• **TEXT BLOCK**
*** Begin section ***

The prospects for the Transatlantic Trade and Investment Partnership (TTIP) are looking increasingly bleak as the bill is facing growing opposition and scepticism from leading government ministers across Europe.

Designed to facilitate the free movement of goods between the US and the EU, the deal has been met with significant criticism from protest groups who feel it hands too much power to multinational corporations, while many European politicians do not feel the terms that have been laid out are sufficiently beneficial to its nations.

US president Barack Obama has been vocal in his support for TTIP, but in the last few weeks a number of statement from high-profile EU ministers have suggested that negotiations have ground to a halt and may not progress without major revisions.

Sigmar Gabriel, Germany's vice chancellor and economy minister, told public broadcaster ZDF: "The talks with the US have de facto failed because we Europeans of course must not succumb to American demands. Nothing is moving forward."

Meanwhile, French prime minister Manuel Valls, said: "The agreement on the table is, under these conditions, unacceptable. We need a clear halt in order to resume from a new basis."

*** End section ***

• **APPLY WHAT YOU READ**
1: Answer these questions about the article on the TTIP trade deal:
(a) Which US president has been vocal in his support for TTIP?
(b) Which public broadcaster did Sigmar Gabriel speak to?
(c) What office does Manuel Valls hold?
2: Change "multinational corporations" to "global firms" and write out the passage of the article on the TTIP trade deal that begins at the words "Designed to facilitate"; stop after "to its nations.".
3: Go on with the article on the TTIP trade deal from the point where it stops.
The entries that follow were taken from a different source than the article on the TTIP trade deal.

Saved data entries:
*** Begin section ***

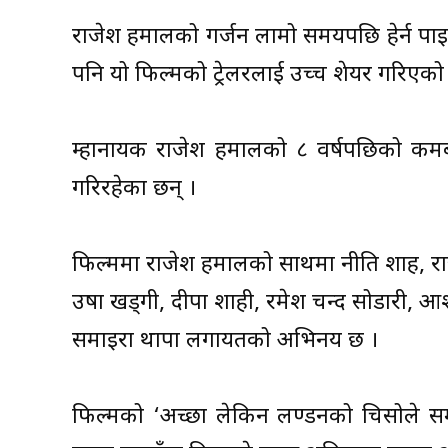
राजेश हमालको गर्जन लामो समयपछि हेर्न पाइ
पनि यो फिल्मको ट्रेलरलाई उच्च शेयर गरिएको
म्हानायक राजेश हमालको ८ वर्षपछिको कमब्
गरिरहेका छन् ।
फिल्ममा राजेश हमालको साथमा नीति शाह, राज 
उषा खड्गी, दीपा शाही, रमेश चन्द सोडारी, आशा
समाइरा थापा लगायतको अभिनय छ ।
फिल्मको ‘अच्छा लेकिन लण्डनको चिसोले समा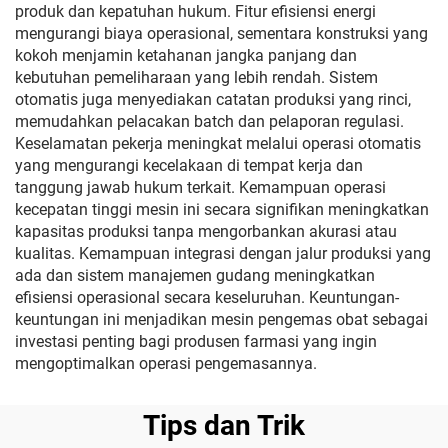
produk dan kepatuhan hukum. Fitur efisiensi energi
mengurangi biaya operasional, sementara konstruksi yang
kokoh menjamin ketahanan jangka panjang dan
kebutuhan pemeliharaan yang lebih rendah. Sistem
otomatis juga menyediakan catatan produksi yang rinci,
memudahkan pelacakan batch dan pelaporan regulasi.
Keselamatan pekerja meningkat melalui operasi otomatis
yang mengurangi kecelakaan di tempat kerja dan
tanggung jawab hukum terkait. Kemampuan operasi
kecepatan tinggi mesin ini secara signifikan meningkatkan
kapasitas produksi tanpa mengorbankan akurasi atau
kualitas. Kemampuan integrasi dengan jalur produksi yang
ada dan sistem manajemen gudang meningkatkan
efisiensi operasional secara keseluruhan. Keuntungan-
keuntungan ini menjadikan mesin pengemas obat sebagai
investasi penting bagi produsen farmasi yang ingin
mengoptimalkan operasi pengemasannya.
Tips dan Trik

*** End section ***
*** Begin section ***

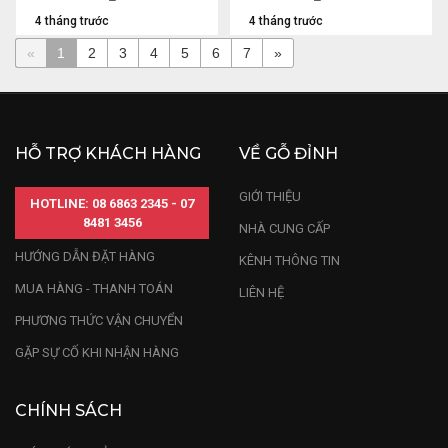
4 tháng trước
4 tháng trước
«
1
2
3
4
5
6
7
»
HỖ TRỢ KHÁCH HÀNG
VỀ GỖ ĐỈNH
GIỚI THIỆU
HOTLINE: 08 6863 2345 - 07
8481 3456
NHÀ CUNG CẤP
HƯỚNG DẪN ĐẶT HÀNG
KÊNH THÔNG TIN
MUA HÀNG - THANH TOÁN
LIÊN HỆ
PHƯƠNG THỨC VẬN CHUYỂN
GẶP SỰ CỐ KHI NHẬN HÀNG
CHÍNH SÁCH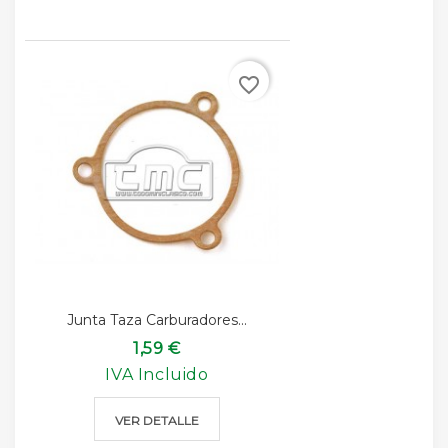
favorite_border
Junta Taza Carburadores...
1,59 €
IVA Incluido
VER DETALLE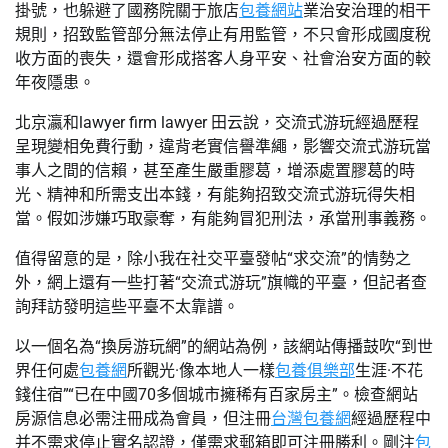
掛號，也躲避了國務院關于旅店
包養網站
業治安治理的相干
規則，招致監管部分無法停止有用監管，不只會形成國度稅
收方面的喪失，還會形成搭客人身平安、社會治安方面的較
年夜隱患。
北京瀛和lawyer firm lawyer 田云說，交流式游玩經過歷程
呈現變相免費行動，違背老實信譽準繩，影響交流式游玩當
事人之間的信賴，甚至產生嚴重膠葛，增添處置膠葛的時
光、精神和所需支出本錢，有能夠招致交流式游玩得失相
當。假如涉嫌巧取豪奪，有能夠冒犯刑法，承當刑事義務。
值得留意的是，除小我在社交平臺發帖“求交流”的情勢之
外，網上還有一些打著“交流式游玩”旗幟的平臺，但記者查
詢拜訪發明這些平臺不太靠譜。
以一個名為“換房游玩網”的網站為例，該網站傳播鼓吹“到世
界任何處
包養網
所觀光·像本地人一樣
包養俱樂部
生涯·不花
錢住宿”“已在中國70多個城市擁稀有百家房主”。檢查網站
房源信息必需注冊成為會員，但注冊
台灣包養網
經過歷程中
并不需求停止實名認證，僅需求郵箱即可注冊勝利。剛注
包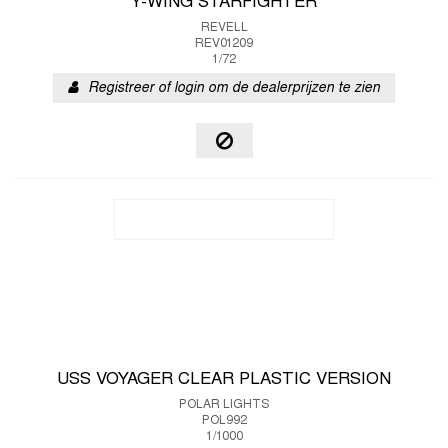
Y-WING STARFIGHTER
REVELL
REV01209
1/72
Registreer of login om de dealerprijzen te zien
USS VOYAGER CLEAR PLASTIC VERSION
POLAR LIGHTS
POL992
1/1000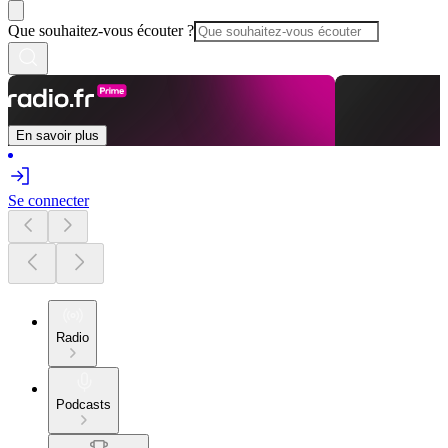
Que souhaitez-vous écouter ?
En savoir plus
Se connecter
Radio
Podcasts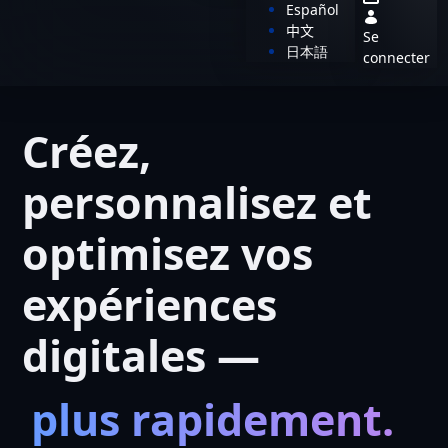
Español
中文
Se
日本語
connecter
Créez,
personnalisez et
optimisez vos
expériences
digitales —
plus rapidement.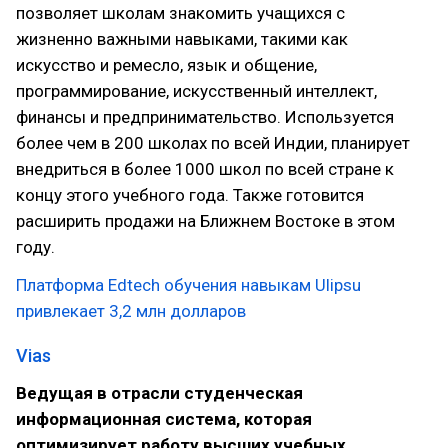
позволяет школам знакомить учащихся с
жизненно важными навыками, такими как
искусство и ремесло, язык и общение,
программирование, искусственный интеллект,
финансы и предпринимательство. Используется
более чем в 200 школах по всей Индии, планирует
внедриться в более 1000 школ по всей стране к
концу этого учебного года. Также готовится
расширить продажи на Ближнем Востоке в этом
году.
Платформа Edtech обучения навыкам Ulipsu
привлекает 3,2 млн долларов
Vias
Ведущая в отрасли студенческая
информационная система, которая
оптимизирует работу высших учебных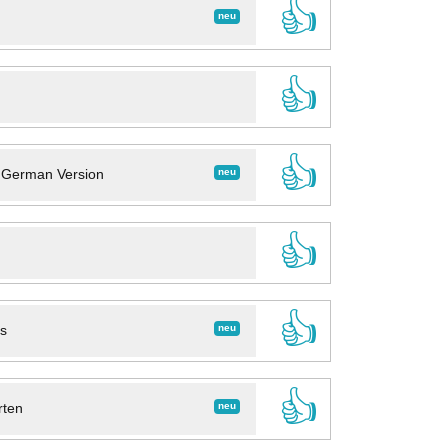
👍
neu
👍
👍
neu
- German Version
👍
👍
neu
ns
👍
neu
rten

*** End section ***

• **REPLIES**
1:
(a) Barack Obama
(b) ZDF
(c) French prime minister

2:
Designed to facilitate the free movement of goods between the US and the EU, the deal has been met with significant criticism from protest groups who feel it hands too much power to global firms, while many European politicians do not feel the terms that have been laid out are sufficiently beneficial to its nations.

3:
Other ministers who have issued a pessimistic view about the further progress of the TTIP deal include Belgian prime minister Charles Michel, who told L'Echo that the current deal is not balanced enough to drive growth in Europe, while Austria's vice chancellor Reinhold Mitterlehner, said it would be best to "start the entire process afresh".

The progress of TTIP has been dealt a blow by the UK's recent vote to leave the EU, as this has essentially removed one of the deal's key supporters from the equation entirely. Anti-free trade sentiments have also come to the fore during the US election campaign, potentially putting global treaties such as TTIP and the Trans-Pacific Partnership at risk.